The time had now come to secure passage to Cuba. He purchased two tourist class tickets for the May 13 voyage of the
St. Louis
, at a price of 600 Reichmarks (about $240) each. Alex was also obliged to pay an additional 460 Reichsmarks (about $185) for what the Hamburg-America Line termed a “customary contingency fee.” This additional expense covered a return voyage to Germany should what HAPAG called “circumstances beyond our control” arise. The line insisted that this “contingency fee” was fully refundable, should the journey proceed as planned.

Alex returned to Oldenburg in triumph, bearing his precious purchases. They had been extremely expensive, but now he had everything he needed—visas, landing certificates, tickets—to apply for a passport. On Monday, May 1, he and Helmut visited the Oldenburg offices of the Emigration Advisory Board to fill out individual applications for the “issuance of a single-family passport for domestic and foreign use.”

The photos taken of Alex and Helmut that they used for the passports that enabled them to board the
St.
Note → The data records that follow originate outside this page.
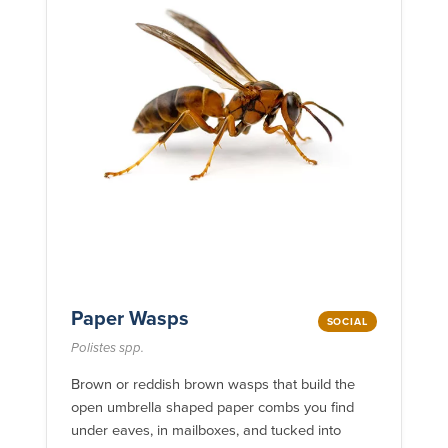
Paper Wasps
SOCIAL
Polistes spp.
Brown or reddish brown wasps that build the
open umbrella shaped paper combs you find
under eaves, in mailboxes, and tucked into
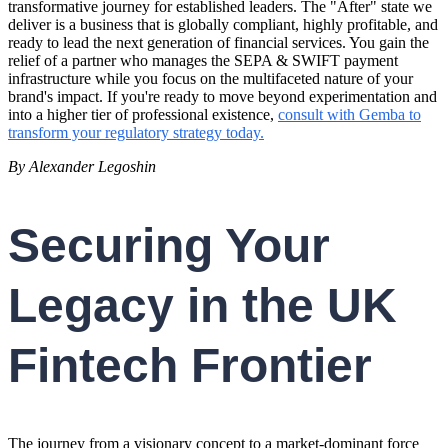
transformative journey for established leaders. The "After" state we
deliver is a business that is globally compliant, highly profitable, and
ready to lead the next generation of financial services. You gain the
relief of a partner who manages the SEPA & SWIFT payment
infrastructure while you focus on the multifaceted nature of your
brand's impact. If you're ready to move beyond experimentation and
into a higher tier of professional existence,
consult with Gemba to
transform your regulatory strategy today.
By Alexander Legoshin
Securing Your
Legacy in the UK
Fintech Frontier
The journey from a visionary concept to a market-dominant force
Louis
. These were also the photos that, attached to the space above our rear-view mirror, accompanied us on our journey
.

Father and son completed their forms in much the same manner. On the line marked “profession,” Alex wrote “salesman” and Helmut “student.” Thanks to this application, I know that my grandfather's eyes were gray and my uncle's were blue. On the line marked destination, they both wrote “Cuba.” Both practiced the same small deception: under their address, which they listed as 17 Staulinie, there was a line requesting any previous addresses within the last year. Although the family had in fact moved twice in the past twelve months, they declared that they had lived on Staulinie “for years.” Perhaps Alex thought that a history of frequent moves might indicate a troublesome lack of stability. Whatever the reason, their white lie seems to have passed unnoticed.